The quantum law of all action causing the second law of thermodynamics also lets evolution select from unlikely combinations because everything that can occur eventually does, but what drives evolution isn’t probability but stability. It is unlikely that two extreme light rays will meet exactly head-on but when it did, the matter result was stable. A very unlikely event created it so matter exists because it was stable not probable. The quantum law that destroys order also finds unlikely combinations that survive. A lead atom is 82 protons, 125 neutrons and 82 electrons that shouldn’t naturally combine, but they did, and the reason is evolution. Lead, with a half-life of millions of years, is an order that exists not because it is probable but because it is stable.
The quantum law of all action underlies both evolution and devolution, so one can’t have one without the other. They work differently, as devolution creates the probable and evolution creates the possible, but both have the same quantum cause. The second law generally decreases order but evolution locally increases it, as when an electron and a proton form a hydrogen atom, they move together instead of both being free, so system order has increased. While the fridge needs a constant energy input to stay colder than its surroundings, the order of an atom doesn’t need a constant energy supply. When matter entities combine into a new stable entity, order increases permanently.

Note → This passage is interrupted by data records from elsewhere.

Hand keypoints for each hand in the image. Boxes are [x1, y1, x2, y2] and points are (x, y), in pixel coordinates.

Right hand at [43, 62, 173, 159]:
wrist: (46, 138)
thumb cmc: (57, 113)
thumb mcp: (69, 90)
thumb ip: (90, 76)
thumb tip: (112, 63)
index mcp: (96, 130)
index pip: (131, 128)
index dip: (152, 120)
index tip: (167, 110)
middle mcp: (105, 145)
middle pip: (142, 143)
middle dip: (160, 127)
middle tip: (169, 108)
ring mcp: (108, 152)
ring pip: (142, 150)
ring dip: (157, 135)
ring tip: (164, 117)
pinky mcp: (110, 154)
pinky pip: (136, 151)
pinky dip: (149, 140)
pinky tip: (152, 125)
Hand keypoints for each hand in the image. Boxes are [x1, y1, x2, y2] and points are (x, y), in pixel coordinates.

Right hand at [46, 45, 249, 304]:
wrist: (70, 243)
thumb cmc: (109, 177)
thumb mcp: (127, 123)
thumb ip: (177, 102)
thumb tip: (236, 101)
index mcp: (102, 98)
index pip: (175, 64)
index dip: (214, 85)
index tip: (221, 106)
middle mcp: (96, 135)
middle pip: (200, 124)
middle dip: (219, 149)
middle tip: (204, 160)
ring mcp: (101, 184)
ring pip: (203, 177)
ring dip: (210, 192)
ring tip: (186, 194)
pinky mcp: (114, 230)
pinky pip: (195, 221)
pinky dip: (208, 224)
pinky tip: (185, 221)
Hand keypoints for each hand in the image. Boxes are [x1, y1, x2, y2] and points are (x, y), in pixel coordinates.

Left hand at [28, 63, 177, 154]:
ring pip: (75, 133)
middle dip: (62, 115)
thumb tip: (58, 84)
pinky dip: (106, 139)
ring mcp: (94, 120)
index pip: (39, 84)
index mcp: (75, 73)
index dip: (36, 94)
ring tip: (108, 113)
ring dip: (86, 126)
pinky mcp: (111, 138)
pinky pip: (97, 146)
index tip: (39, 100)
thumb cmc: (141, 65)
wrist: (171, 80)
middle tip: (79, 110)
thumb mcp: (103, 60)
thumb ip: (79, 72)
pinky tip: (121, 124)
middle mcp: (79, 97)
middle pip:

Hydrogen evolving into higher elements is an anti-entropy process that shouldn’t be common because the second law requires energy to create order, but it is. It occurs constantly in all the stars we see and led to the evolution of higher elements. Hydrogen and Oxygen atoms then combined into stable water molecules leading eventually to the self-replicating proteins that allowed primitive cells to evolve. The evolution of matter opposes the second law of thermodynamics by constantly increasing order in a way that doesn’t require any further energy.
Evolution didn’t stop there, as over time, primitive archaea and bacteria cells combined into the modern cells (Lane, 2015) that led to plants, animals and us. The evolution of life was a new combination that did need an energy input to survive but because it reproduces, it is also a permanent increase in order. In general, evolution acts to increase local order in a permanent way at the same time that the second law of thermodynamics is decreasing order generally. These two processes are not in opposition because they both derive from the quantum law of all action.
The social version of the second law is Murphy’s law, that if anything can go wrong, it will, but its opposite is Adam’s law, that from bad, good can come. Physics has no counter to the second law so it predicts inevitable disorder but evolution is the universal anti-entropy principle it ignores.
If evolution was limited to biology, the second law might supremely decide the universe but if matter evolved as life did, evolution is as universal as the second law. The second law predicts a universe devolving into disorder but evolution predicts it is also evolving order. An unstoppable quantum reality is constantly shaking the universe to possibly evolve even as it probably decays.
Evolution was built into our universe from its inception. The grand evolution of matter and life going on all around us defines the universe as much as physics based on heat flows. The dismal fact that the universe is dying doesn’t deny that it is also evolving, and we are the proof. Evolution explains what the second law cannot, that we are here because ordered life evolved.